Source information
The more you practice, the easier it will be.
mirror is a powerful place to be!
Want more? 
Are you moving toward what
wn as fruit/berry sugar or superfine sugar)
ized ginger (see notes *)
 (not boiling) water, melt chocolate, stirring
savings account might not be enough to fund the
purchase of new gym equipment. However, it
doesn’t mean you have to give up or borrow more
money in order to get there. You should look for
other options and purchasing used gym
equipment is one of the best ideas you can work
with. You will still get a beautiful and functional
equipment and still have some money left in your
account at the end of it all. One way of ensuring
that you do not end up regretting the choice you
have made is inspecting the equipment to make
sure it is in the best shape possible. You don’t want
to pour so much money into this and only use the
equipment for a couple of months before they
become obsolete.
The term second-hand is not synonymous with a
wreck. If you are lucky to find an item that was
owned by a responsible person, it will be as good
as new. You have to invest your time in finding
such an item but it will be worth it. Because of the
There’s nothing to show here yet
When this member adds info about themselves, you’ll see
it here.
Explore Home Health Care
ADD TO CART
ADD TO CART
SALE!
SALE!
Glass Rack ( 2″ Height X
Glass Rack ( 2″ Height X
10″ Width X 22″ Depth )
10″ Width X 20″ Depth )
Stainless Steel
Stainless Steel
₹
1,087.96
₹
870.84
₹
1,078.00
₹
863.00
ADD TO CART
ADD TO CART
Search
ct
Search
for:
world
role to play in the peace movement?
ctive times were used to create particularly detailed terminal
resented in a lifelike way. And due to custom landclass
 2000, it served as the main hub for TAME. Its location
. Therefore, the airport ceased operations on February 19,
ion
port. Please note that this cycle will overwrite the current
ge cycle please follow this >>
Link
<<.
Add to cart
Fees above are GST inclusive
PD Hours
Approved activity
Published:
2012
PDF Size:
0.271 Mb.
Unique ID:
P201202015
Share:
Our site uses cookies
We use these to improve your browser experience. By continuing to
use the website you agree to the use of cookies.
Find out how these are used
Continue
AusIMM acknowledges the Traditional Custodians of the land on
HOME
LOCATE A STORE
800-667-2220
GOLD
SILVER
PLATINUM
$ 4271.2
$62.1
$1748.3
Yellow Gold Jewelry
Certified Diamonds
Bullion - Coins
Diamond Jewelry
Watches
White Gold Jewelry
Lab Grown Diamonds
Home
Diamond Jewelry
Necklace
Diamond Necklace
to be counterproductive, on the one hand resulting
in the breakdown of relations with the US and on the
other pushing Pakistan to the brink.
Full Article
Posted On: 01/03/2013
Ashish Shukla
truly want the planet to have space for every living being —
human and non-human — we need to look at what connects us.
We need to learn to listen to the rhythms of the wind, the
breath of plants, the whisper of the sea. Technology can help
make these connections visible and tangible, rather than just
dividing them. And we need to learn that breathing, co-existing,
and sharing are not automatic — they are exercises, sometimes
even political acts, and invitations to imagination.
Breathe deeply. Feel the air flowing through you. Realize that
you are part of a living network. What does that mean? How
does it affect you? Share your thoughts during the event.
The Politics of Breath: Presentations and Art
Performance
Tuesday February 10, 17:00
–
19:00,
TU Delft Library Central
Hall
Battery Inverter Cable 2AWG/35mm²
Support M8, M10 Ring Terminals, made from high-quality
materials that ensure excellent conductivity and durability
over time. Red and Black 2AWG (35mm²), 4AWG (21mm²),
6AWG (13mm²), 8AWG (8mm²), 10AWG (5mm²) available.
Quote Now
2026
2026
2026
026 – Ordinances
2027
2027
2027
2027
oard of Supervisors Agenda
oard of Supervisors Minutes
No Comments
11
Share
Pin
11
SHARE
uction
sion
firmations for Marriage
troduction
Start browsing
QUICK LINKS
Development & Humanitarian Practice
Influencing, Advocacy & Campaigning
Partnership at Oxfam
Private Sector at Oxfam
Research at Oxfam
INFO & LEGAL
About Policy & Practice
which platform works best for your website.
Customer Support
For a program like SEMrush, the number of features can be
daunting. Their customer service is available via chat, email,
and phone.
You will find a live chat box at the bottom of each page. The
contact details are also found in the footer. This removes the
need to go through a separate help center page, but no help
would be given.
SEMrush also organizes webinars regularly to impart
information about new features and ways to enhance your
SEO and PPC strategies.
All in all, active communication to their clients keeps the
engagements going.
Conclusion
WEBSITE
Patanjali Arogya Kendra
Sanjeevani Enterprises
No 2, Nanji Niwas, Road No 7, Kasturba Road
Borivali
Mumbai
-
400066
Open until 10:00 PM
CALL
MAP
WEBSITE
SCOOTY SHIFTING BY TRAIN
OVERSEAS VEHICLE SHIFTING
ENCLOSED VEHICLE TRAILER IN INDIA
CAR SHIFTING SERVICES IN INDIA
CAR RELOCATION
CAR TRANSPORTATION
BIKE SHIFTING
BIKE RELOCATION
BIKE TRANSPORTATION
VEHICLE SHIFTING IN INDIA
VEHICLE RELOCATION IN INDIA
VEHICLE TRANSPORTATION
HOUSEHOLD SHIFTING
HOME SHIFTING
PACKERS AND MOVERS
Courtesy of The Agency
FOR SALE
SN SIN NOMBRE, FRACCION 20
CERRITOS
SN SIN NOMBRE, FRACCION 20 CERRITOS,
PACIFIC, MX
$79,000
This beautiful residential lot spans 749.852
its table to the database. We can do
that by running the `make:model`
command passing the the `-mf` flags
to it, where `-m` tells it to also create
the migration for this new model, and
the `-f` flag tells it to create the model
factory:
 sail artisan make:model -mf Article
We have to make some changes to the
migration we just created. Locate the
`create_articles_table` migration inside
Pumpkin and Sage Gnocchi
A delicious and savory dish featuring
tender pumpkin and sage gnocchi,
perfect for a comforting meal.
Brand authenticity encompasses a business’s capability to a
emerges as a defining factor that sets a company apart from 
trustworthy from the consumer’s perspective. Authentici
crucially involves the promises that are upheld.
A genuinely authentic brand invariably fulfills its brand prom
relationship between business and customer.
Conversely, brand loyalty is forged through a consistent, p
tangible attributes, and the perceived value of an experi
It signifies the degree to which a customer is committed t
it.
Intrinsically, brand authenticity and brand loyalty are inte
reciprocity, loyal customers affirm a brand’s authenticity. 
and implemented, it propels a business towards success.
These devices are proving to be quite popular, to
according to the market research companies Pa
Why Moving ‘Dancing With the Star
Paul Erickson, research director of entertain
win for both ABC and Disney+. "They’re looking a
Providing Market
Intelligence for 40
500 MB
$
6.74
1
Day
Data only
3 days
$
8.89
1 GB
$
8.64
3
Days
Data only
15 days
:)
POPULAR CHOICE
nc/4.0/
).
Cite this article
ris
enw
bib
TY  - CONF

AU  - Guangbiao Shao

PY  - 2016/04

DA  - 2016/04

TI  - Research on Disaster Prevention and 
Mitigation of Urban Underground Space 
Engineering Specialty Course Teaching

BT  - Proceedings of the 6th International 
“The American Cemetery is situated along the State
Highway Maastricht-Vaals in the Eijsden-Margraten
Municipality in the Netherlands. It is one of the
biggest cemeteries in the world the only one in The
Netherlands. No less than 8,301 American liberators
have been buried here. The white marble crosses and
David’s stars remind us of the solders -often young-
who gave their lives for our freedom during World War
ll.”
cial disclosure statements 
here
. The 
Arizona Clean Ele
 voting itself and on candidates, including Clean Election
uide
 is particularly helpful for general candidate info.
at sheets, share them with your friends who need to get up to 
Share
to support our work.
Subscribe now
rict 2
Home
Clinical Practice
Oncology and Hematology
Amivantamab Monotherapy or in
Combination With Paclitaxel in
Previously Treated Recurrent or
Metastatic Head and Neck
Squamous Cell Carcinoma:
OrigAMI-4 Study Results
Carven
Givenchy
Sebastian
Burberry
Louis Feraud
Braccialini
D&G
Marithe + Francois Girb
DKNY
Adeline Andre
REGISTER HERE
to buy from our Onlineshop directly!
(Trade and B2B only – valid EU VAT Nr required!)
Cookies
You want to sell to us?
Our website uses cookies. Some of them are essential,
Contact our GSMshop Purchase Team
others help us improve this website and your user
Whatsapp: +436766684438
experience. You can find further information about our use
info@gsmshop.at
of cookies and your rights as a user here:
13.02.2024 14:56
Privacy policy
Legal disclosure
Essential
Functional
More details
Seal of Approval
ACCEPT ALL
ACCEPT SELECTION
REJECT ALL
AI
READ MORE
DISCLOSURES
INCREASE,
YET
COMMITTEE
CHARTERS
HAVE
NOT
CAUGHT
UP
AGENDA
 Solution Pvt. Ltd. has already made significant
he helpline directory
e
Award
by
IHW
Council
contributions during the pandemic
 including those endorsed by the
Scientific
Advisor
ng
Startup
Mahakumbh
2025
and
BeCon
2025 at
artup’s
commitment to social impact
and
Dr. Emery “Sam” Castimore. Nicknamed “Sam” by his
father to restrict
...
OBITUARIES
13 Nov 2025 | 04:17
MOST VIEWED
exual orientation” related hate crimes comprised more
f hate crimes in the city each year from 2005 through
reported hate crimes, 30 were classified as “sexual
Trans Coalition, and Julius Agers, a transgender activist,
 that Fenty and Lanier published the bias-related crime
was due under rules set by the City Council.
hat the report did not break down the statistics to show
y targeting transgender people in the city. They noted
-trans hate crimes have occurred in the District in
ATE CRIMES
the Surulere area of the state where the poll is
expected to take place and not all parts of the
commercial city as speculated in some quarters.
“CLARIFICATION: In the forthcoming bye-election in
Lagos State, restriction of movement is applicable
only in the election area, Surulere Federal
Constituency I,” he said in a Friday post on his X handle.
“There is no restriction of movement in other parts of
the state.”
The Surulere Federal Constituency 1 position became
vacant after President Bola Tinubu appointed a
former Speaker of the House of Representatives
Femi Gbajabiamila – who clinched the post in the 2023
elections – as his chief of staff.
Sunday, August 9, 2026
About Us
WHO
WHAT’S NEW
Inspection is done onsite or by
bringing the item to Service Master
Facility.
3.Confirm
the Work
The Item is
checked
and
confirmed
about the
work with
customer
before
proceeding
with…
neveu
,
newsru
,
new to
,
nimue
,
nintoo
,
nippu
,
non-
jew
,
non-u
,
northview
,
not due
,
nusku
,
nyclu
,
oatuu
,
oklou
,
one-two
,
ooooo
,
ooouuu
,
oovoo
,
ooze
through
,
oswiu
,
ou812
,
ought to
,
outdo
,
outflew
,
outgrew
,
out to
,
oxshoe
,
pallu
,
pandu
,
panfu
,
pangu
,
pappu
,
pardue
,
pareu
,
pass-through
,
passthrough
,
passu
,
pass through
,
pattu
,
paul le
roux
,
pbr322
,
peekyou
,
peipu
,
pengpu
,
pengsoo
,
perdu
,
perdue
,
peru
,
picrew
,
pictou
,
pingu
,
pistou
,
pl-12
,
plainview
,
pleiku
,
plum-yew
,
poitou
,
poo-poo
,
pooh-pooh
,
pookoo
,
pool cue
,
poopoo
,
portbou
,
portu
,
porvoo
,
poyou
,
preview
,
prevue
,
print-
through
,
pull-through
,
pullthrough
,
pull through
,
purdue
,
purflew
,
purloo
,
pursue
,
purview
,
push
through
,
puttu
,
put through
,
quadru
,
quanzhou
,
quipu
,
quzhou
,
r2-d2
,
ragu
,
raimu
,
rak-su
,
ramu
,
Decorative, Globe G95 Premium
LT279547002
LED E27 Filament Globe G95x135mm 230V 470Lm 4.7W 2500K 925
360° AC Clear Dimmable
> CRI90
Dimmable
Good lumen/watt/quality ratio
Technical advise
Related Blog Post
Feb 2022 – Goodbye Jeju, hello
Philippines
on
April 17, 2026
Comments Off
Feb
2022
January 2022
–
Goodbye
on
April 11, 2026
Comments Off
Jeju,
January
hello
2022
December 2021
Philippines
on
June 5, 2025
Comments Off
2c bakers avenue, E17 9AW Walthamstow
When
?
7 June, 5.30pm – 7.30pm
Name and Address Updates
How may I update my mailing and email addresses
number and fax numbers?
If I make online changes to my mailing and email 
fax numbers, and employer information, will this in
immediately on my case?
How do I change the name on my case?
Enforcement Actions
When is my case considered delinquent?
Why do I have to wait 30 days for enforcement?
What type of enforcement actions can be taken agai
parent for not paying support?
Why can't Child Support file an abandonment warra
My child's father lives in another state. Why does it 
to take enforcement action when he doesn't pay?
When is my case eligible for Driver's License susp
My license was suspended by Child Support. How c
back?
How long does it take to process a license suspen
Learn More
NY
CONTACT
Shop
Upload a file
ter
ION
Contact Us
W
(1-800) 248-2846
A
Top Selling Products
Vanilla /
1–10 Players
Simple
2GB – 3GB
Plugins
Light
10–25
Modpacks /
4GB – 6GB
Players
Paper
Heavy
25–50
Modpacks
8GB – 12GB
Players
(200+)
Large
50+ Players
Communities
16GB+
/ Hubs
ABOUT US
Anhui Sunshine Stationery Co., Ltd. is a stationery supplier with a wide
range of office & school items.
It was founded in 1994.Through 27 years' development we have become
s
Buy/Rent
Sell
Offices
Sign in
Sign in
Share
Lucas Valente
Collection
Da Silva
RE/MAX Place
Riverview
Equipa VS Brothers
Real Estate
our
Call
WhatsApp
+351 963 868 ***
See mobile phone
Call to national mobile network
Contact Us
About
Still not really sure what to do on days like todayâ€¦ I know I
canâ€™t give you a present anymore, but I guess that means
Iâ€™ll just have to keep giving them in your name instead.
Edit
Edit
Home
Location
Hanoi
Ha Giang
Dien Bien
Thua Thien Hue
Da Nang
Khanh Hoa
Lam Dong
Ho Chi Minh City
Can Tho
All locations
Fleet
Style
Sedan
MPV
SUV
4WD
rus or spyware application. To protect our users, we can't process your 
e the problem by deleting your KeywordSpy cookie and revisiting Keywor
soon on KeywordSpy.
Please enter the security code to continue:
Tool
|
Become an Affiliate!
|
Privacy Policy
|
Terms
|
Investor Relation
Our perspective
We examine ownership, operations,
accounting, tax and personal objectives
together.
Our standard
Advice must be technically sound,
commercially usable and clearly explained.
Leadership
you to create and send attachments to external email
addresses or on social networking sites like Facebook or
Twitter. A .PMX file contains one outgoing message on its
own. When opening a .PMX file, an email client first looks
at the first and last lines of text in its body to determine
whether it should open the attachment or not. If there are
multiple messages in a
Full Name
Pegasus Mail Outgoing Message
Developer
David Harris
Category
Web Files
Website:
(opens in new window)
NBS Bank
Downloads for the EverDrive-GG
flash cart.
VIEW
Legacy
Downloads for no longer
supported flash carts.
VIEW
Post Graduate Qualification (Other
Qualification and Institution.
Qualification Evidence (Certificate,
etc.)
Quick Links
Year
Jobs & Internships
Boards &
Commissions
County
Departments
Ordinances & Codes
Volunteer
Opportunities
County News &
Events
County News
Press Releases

Problem description
Set down the lines unchanged, starting with the line that contains "Disaster Prevention and" and going on through the line that contains "Engineering Specialty Course Teaching".

Answer to the problem
TI  - Research on Disaster Prevention and 
Mitigation of Urban Underground Space 
Engineering Specialty Course Teaching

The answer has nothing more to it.